EXTRAIT DU TEXTE:
====================

Et la défonce du consommateur, alors?


C'est un débat récurrent depuis que la Presse existe, la Presse libre en tout cas: jusqu'à quel point a-t-elle le droit de critiquer? Il existe bien sûr des bornes légales, redéfinies en France dans les années 90 au travers du nouveau Code de Procédure pénale. Elles sont assez strictes mais laissent pas mal d'espace pour exprimer son opinion ou son avis. En fait, le débat porte davantage sur les limites morales de la critique. Il est plus question de politesse, de respect, que de Droit. Et singulièrement dans des univers journalistiques ou pseudo-journalistiques où le mélange des genres, pour ne pas dire la consanguinité sont devenus d'usage courant sinon recommandé. 
Le Mondovino est, si je puis dire, "en pointe" dans ce domaine. Je ne vais pas y revenir en détail, j'évoquais le problème ici. On ne sait plus vraiment qui fait quoi, qui est le publicitaire, qui est le journaliste, qui est le commerçant… Il faudrait du coup être particulièrement faux-cul pour ne pas admettre que la liberté de ton en prend un sérieux coup.


Quand il s'agit de dire du bien, de servir la soupe, y compris dans des blogs où l'on pourrait s'attendre à davantage d'insolence, le sujet-verbe-compliment règne en maître, imposant un style en comparaison duquel le communiqué de Presse fait presque figure d'irrévérencieux écrit satirique. Les plus anciens se souviendront avec émotion de Jours de France, "le magazine de l'actualité heureuse", inventé par Marcel Dassault pour remplir les salles d'attente.
Mais le pire, c'est le moment où la critique devient négative. On en vient même très sérieusement (est-ce bien sérieux?) à se poser la question de savoir s'il est autorisé de formuler un avis autre que positif, voire promotionnel, sur un vin. Les justifications de cette interdiction ne manquent pas: le dur labeur du vigneron, le traumatisme psychologique que peut représenter un avis négatif, la défense de la filière dans son ensemble, etc, etc… Un peu comme si la bouteille de pinard du XXIe siècle était devenue un sorte de vache sacrée protégée par un Rig Véda du goulot.
"Qu'elles ne soient jamais perdues, qu'aucun voleur ne les blesse jamais ; qu'aucun adversaire malveillant n'essaye de les harceler. Que le Maître des Vaches vive de nombreuses années avec celles-ci, les Vaches dont la grâce lui permet de faire des offrandes et de servir les Dieux. Que ces Vaches, bétail du pieux adorateur, puissent errer sur un vaste pâturage où ne se trouve aucun danger."


Cette tournure quasi-religieuse me dérange un peu. J'ai vraiment du mal à concevoir que l'on puisse ainsi, au nom de tel ou tel prétexte valable ou pas, censurer ses pensées, et par voie de conséquence ses écrits. Qu'il m'est douloureux d'oublier Beaumarchais: "Sans la liberté de blâmer, il n'est point d'éloge flatteur". Et d'une certaine façon d'associer la critique à un blasphème.

====================

DONNÉES FOURNIES:
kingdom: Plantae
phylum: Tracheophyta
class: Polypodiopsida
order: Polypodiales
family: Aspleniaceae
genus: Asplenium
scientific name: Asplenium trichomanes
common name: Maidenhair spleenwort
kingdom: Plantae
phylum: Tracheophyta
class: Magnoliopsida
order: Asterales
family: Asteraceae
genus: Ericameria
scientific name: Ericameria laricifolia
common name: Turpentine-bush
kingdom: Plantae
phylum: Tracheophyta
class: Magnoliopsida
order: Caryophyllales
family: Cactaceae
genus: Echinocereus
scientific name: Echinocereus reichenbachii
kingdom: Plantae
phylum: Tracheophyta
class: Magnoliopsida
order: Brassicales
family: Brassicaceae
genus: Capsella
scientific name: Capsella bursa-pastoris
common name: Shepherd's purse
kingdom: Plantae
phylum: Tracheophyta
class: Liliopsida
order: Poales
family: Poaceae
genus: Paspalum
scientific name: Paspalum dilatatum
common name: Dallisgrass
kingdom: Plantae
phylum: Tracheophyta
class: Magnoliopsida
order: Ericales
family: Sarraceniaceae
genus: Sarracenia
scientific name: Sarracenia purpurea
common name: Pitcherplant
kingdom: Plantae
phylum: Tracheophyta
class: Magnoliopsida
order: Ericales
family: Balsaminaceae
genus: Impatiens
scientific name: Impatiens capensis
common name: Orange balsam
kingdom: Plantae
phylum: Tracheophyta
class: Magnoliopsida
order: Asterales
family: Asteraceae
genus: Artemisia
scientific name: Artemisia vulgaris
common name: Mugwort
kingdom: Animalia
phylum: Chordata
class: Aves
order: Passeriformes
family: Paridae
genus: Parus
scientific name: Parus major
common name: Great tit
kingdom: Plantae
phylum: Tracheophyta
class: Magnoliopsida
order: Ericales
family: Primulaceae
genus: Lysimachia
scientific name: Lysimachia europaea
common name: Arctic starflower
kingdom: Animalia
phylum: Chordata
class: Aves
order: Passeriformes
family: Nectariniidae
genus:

====================

CONSIGNE:
Continuez le texte sur le droit de critiquer le vin juste après sa dernière phrase.

RÉPONSE:
Au delà de tout ce qu'il représente, le vin est aussi un bien de consommation, une marchandise que l'on paye avec des billets de banque, une boisson que l'on pisse. Et l'on peut, l'on doit aussi l'apprécier, le juger comme le fruit d'un commerce ainsi qu'on le ferait d'un bifteck ou d'une mobylette. En tant que critique ou en tant que consommateur.


Je vais prendre un exemple récent, un vin de Bourgogne ouvert dimanche soir au cours d'un sublime repas que je devrai vous raconter: le morey-saint-denis 2010 de Dujac. Au milieu d'une belle série de crus aux styles variés, arrive cette carafe. Rejet unanime des convives (qui ne sont pas des perdreaux de l'année), mettant tous en avant un défaut rédhibitoire, un boisé plus qu'envahissant qui transforme ce vin en jus de vanilline aux allures de soda américain. Cette carafe qui nous a bien fait rire, personne n'a voulu la boire. Ai-je le droit d'en parler ou non?
À mon sens, oui, sans aucun doute. Parce qu'on n'est pas là face à un accident de bouteille mais bien devant un choix d'élevage délibéré (qui peut séduire d'ailleurs une certaine clientèle). Également parce que c'est un cru coûteux, et que je sais que ceux de mes lecteurs qui ont un peu les mêmes goûts que moi seront contents de ne pas tomber à leur tour dans le panneau. Bref, en un mot comme en cent, il s'agit d'une information. Qui plus est, concernant une riche maison de la Côte-de-Nuit, on ne pourra pas m'accuser de taper sur un pauvre petit vigneron sans défense. J'aurai donc agi, en conscience, dans votre intérêt, chers lecteurs, qui êtes aussi des consommateurs.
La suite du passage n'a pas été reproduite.